ヤフージャパン・チャイナモールの失敗をどう反省したのだろうか、というのが気になったのだが、それがほとんどノーガード戦法なのも面白い。

・言語
アマゾン中国以外で売る場合は、顧客サービス及び商品紹介に現地の言語能力が必要です。

・発送
顧客のショッピング体験のために信用できる運送会社を選んでね。アマゾンが提供するアマゾン物流(フルフィルメント By Amazon」、オススメです!

・輸出
たとえアマゾン物流を選択したとしても、アマゾンが当該国の輸入業者になるわけではないので注意してね(お客が輸入者になるということ)。

・返品
販売対象国に返品受付窓口作ったほうがいいね。現地に拠点がなくとも無料返品サービスを提供する必要があるよ。

と説明されている。こんなにハードル高いと、中国でネットショップを開くような気軽さでは運営できないと思うのだが、しかし「Amazon.co.jp」に商品が表示されるというのはかなり魅力的な条件かもしれない。日本の転売屋の中には中国のネットショップから仕入れている人も少なくないと聞くが、そうした中国ネットショップが日本のAmazonに進出すればそれなりの脅威となりそうだ。


■大型ネットショップからネットショッピングモールへ

南都週刊の記事「アマゾンの(業界)混ぜっ返し」は、「Amazon Global Selling」がたんに中国企業の輸出を助けることだけが狙いではないと分析している。

一口にネットショップといっても、アマゾンのように巨大な会社が多くの商品を取り扱う大型ネットショップ型と、日本の楽天市場のように複数のネットショップに出展してもらい自社はプラットフォームに専念するモール型とに分類することができる。

現在、中国ではモール型の風向きが悪いという。

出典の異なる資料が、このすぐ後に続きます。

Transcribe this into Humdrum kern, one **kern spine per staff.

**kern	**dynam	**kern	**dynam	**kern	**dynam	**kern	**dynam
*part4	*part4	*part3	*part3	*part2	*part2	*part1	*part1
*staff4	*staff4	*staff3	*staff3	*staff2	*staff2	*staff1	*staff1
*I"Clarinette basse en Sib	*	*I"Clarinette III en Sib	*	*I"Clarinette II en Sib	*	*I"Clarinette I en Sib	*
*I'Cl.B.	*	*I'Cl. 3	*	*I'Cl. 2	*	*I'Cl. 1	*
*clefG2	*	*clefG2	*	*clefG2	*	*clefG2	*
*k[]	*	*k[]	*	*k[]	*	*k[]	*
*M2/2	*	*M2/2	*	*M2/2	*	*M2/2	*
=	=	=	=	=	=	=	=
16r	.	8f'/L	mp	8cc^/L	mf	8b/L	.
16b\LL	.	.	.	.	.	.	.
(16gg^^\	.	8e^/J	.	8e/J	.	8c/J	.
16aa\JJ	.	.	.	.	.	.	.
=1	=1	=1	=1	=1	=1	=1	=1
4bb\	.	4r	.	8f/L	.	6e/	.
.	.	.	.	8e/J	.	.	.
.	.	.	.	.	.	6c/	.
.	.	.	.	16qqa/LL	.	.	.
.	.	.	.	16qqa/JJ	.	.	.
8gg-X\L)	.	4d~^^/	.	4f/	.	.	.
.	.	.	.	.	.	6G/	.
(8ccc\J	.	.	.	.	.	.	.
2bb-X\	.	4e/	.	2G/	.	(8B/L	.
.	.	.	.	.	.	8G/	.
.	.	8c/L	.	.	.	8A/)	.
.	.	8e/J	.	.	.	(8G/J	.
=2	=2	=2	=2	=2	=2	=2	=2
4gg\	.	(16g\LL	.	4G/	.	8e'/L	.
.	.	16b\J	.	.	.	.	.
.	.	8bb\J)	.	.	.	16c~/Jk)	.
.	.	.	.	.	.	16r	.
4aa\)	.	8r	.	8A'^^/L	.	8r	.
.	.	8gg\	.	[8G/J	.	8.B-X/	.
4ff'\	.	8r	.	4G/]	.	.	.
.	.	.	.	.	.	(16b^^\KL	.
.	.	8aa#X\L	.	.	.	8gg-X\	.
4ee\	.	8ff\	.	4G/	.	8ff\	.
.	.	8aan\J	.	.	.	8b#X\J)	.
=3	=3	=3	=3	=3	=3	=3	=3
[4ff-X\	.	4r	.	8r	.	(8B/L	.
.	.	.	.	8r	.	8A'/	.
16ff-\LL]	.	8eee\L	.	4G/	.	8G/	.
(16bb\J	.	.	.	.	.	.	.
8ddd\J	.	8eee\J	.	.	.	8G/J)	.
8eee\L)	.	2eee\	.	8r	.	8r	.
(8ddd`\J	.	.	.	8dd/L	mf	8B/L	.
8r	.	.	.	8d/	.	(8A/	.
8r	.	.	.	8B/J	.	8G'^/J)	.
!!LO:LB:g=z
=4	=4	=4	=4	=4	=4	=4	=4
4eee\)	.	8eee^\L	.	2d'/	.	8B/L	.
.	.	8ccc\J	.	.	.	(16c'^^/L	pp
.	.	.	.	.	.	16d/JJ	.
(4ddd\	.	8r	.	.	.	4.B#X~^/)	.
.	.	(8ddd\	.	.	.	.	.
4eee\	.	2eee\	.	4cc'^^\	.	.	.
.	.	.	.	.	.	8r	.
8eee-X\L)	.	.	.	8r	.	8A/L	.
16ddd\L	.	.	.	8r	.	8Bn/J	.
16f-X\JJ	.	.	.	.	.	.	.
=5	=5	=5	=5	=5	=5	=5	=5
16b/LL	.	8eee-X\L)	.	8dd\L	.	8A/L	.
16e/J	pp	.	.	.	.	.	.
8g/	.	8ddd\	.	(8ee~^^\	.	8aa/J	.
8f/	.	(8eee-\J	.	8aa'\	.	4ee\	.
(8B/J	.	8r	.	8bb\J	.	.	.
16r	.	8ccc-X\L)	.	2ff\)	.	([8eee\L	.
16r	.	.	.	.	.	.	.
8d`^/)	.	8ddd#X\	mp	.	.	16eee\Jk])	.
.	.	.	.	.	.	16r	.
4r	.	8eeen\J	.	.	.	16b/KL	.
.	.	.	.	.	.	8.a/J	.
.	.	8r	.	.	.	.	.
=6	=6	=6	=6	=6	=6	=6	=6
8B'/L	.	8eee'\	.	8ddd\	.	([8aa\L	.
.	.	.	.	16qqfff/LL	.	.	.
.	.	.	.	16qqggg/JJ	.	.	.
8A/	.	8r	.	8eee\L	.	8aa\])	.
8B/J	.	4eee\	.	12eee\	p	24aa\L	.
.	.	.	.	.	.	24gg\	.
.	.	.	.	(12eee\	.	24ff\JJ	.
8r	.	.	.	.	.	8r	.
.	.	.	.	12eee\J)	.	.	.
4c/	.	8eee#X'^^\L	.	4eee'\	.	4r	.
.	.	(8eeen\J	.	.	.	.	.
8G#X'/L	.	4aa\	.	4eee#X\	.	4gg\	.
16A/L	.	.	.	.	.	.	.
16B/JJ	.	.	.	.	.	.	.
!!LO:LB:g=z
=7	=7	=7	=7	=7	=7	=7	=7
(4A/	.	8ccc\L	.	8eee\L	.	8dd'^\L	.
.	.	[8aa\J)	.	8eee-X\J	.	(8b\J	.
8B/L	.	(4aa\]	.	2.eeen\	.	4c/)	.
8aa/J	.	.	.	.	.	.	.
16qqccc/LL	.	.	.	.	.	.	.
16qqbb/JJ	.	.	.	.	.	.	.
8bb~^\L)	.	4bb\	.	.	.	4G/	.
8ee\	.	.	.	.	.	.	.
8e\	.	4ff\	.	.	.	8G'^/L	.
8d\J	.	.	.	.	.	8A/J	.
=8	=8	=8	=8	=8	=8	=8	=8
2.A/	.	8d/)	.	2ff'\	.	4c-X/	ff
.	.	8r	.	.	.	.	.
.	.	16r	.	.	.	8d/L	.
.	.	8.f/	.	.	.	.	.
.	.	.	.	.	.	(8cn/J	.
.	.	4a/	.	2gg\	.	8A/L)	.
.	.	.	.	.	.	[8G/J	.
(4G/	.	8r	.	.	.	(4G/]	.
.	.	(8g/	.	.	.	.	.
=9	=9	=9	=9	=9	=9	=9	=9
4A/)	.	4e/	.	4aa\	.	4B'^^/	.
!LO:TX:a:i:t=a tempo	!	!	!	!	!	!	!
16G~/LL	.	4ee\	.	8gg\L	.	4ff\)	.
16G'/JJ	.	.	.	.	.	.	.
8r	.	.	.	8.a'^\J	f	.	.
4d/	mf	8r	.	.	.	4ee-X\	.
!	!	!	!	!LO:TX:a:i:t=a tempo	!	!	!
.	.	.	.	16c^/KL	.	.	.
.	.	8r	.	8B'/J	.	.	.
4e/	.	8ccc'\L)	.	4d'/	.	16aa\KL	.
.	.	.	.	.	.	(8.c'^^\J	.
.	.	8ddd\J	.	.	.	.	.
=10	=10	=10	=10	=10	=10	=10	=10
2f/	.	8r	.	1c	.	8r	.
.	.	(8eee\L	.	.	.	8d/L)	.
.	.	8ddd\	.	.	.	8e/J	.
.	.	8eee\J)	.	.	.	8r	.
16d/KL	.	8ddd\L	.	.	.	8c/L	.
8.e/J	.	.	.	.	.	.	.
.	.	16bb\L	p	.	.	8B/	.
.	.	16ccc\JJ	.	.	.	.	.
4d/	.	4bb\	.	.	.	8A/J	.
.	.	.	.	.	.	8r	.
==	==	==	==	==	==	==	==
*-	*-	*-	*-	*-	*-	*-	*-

タイムセールサイト・唯品会は今年3月、ニューヨーク証券取引所への上場を果たしたが、上場当日に発行額を割り込む惨状。物流投資を積極的に進めるB2Cサイトの雄・京東商城は資金難に陥ったと噂されている。ネットアパレルサイト・VANCLも資金難、経営陣の離脱といった状況に追い込まれている。

むしろタオバオやQQ網購といったプラットフォーム型のほうがコスト負担が少なく、利益的には好成績を挙げているという。

アマゾンの動きも「ショップ型からモール型へ」という中国ネットショッピング業界の潮流に即したものだと南都週刊は指摘する。第三者がアマゾンのプラットフォームを利用するマーケットプレイス、アマゾンの物流を利用できるアマゾン物流も昨年7月に中国で導入された。さらに他のプラットフォームサイトとは異なり、年会費無料での出展が可能だ。売り上げの4~7%の手数料を支払うだけだ。

とはいえユーザー数ではライバルサイトに引き離されているアマゾン中国。そこで「Amazon Global Selling」という魅力的なサービスを打ち出して、出展企業を引きつけようという計画のようだ。

日本のアマゾンでお手軽かつお安く中国の商品が買える可能性も歓迎だが、加えて外資系IT企業が軒並み討ち死にしている中国市場で、アマゾンがどれだけ戦えるかという点でもこのサービスは注目できそうだ。